- [THINGS TO DO]:
a - Translate this sentence from the discussion of QUIC congestion control parameters into French: "The QUIC Session is of course encrypted and authenticated, so, in this respect, the BDP Frame is protected in transit along the path using TLS."
b - In the discussion of QUIC congestion control parameters, why does authenticating with the TLS certificate place a time limit on use of stored CC parameters?
c - Continue the discussion of QUIC congestion control parameters from its final sentence, keeping its voice and subject.

Should the CC parameters be encrypted? Probably not, as a client which
is aware of a major decrease in available capacity could compare the
new link capacity to its stored CC parameters and decide not to send
them. If they're encrypted the client can't inspect what CC parameters
the server thinks the link will have.
Perhaps the ID ought to be clearer. The QUIC Session is of course
encrypted and authenticated, so, in this respect, the BDP Frame is
protected in transit along the path using TLS.
The current proposal is not to additionally encrypt the CC params
*within* the BDP, so that a client could read these and utlise as it
sees fit. This still needs to authenticate the entire set of params, so
that the server could trust them.
The params include an endpoint token used by a server to represent the
remote endpoint - we could have used the client IP source address for
this if the client had an invariant public IP source address. That's not
so common with IPv6 or the use of IPv4 NAPT - so the server has to find
a way to represent it's view of the client as the endpoint token. There
could be possibilities to do this quite differently.
How should they be authenticated? There are a few options I can see
here, and I'm unsure which is best:
(1) Authenticated with the TLS certificate
(2) Authenticated with some other asymmetric key
(3) Authenticated using some symmetric key known only to the server
(4) Same as 3 but with a key identifier
Options 1 and 2 allow the client to verify the authentication over the
CC parameters, but this doesn't seem to be of much use to me. Option 1
additionally sets a time limit on use of stored CC parameters, as the
TLS certificate will eventually expire. This doesn't seem to me to be
much of an issue. A new connection far into the future (say 1-2
months) would almost certainly have different CC parameters anyway.

- [DATA LINES]:
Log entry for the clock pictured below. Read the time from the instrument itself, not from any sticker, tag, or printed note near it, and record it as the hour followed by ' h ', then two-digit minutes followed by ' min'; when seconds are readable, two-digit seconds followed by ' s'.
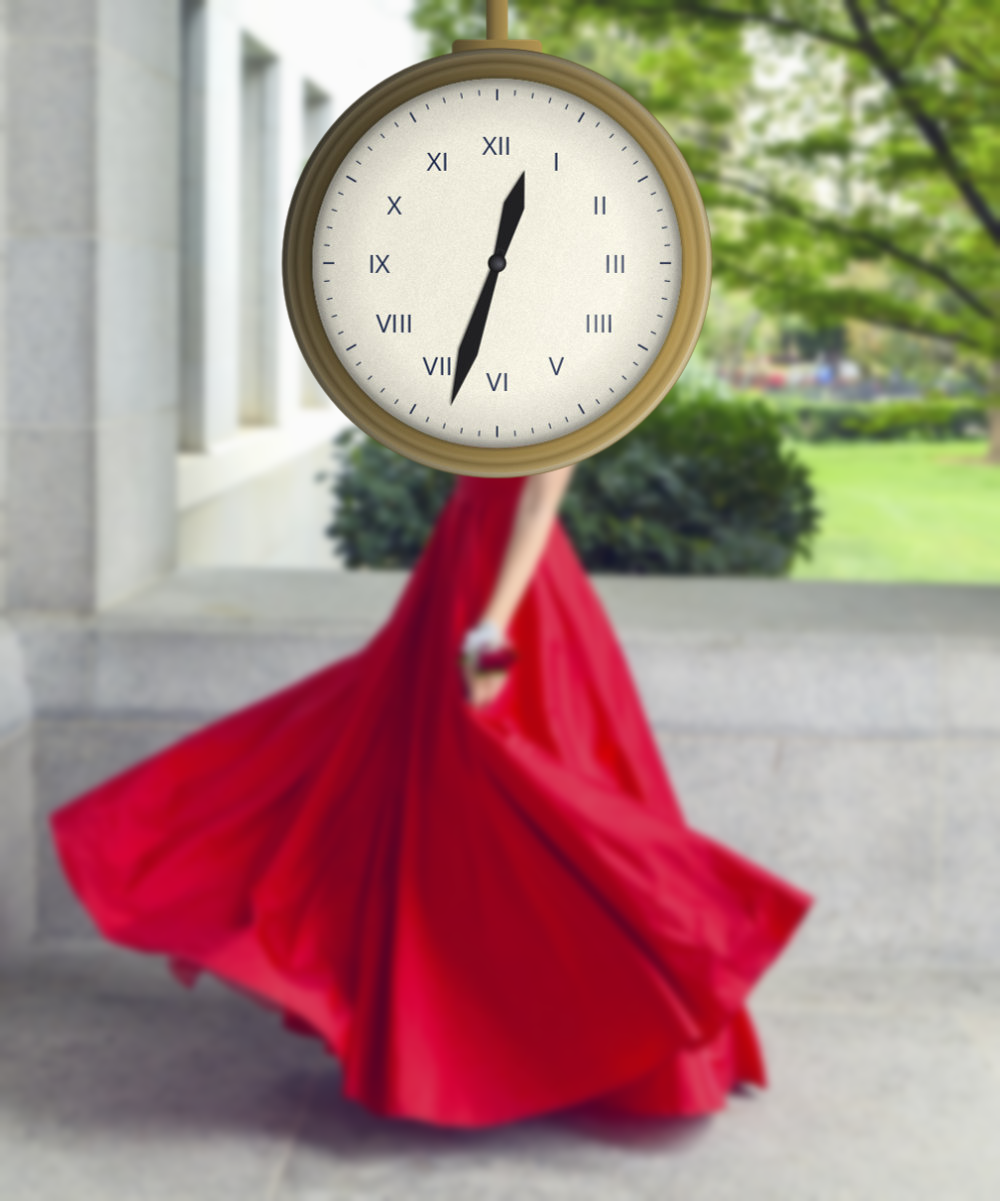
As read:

- [RESULTS FOR THE EXERCISE]:
a - La session QUIC est bien sûr chiffrée et authentifiée, donc, à cet égard, la trame BDP est protégée en transit le long du chemin grâce à TLS.

b - The TLS certificate will eventually expire.

c -
Option 3 seems the best to me. It would allow one key to be shared
across an array of anycast servers, without sharing other keying
material that might be used to protect more sensitive parts of the
connection. Option 4 additionally expands on this by allowing key
rotation without immediately invalidating all current stored CC
parameters.
So, if this is about how to construct the secure hash, irt seems like an
interesting topic to find out more, I'd agree.
When should the BDP frame be sent? There are two places I can see BDP
frames being useful to send:
(1) After initial frames but before crypto frames
(2) After crypto frames and before application data
Option 1 allows for the previously calculated CC parameters to be used
for the sometimes quite large TLS handshake, but also precludes
options 1 and 2 for authentication. Option 2 allows for greater
flexibility in authentication, and also makes the BDP frame encrypted
in transit. I'm unsure what the privacy implications of an unencrypted
BDP frame are, so if anyone can come up with a reason CC data
shouldn't be observable to an intermediary that would be greatly
appreciated.
:-)
Looking forward to hearing your thoughts.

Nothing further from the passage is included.